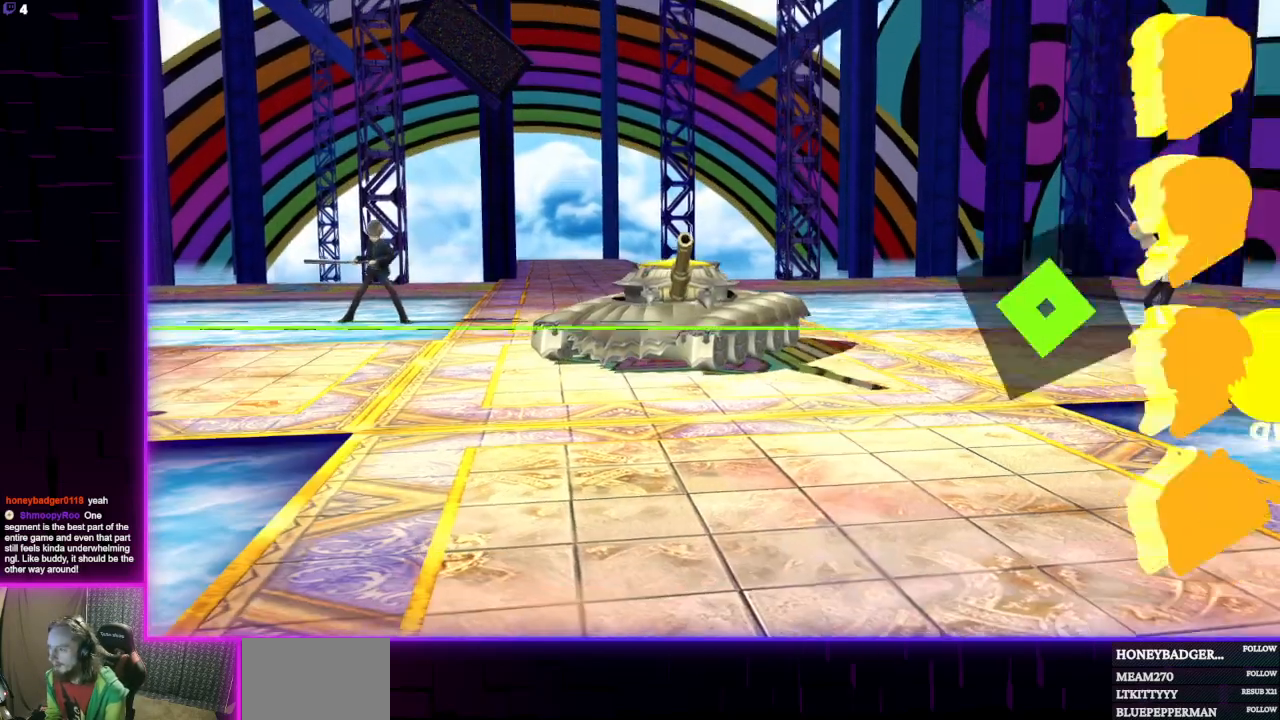
{"buttons": [], "left_stick": "center", "right_stick": "center", "events": []}
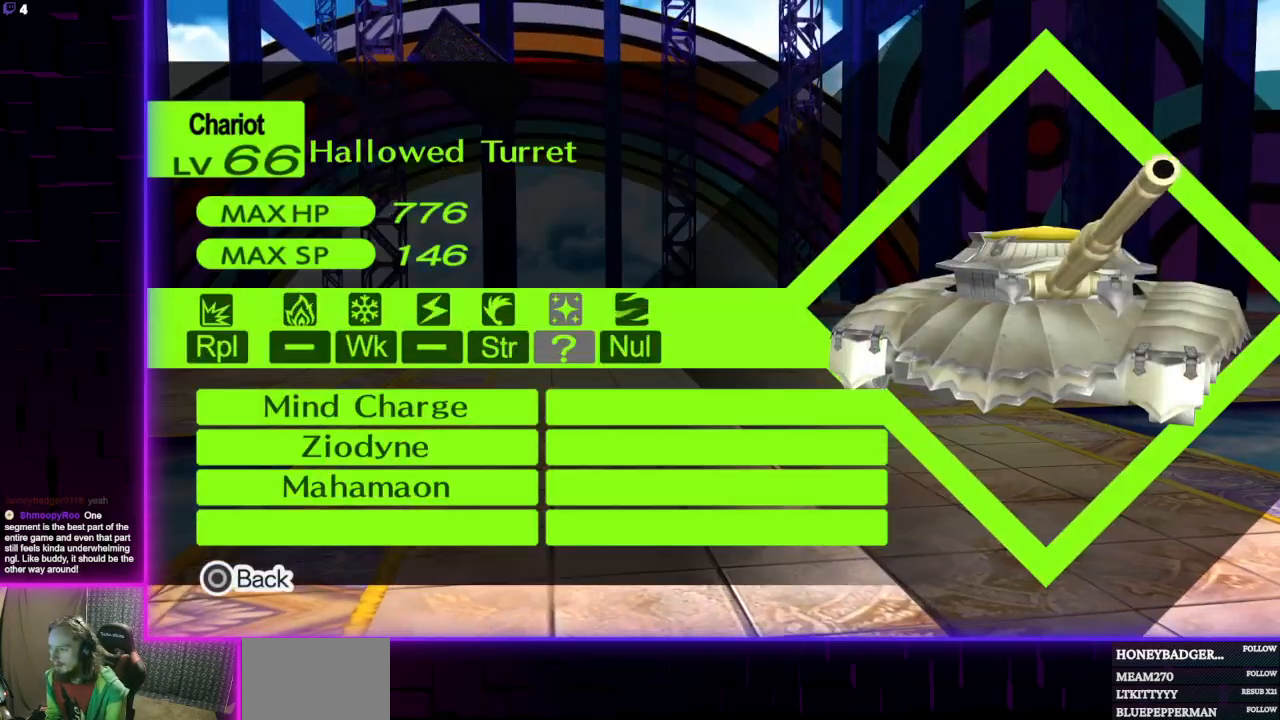
{"buttons": [], "left_stick": "center", "right_stick": "center", "events": []}
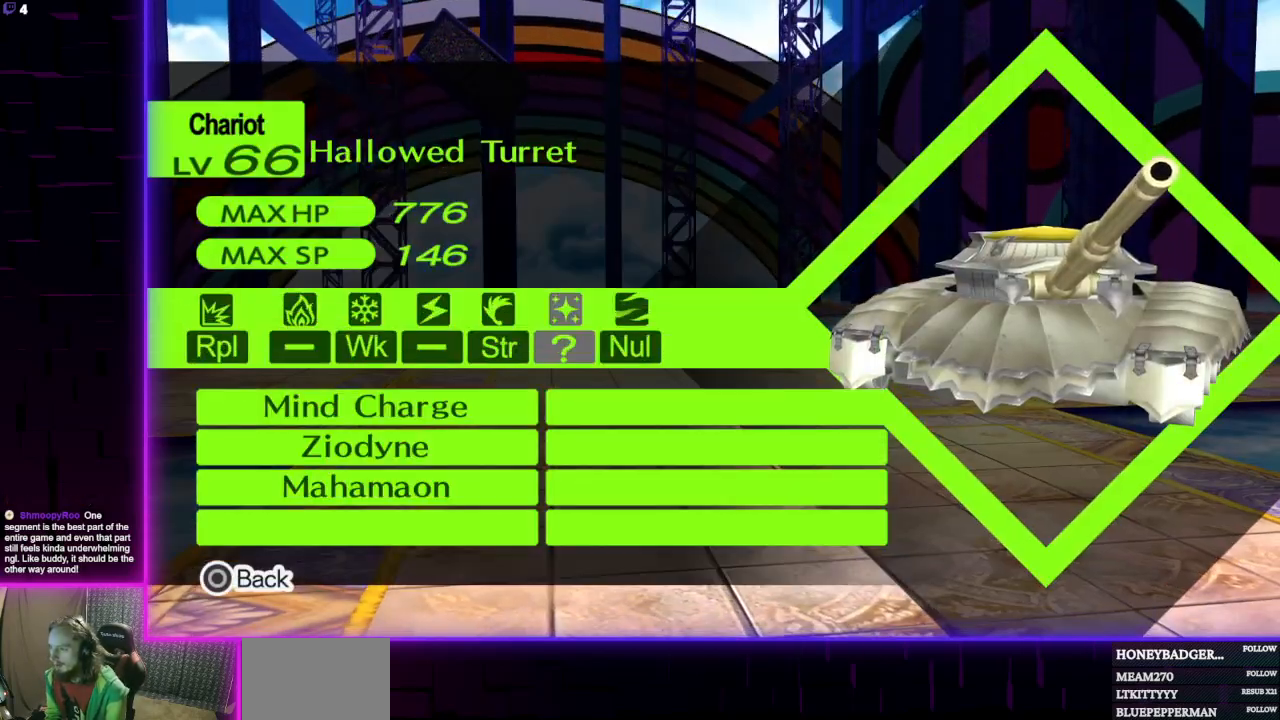
{"buttons": [], "left_stick": "center", "right_stick": "center", "events": []}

> **Problem description**
Apart from the pictures, the material above has to be repeated exactly.

> **Expected answer**
{"buttons": [], "left_stick": "center", "right_stick": "center", "events": []}
{"buttons": [], "left_stick": "center", "right_stick": "center", "events": []}
{"buttons": [], "left_stick": "center", "right_stick": "center", "events": []}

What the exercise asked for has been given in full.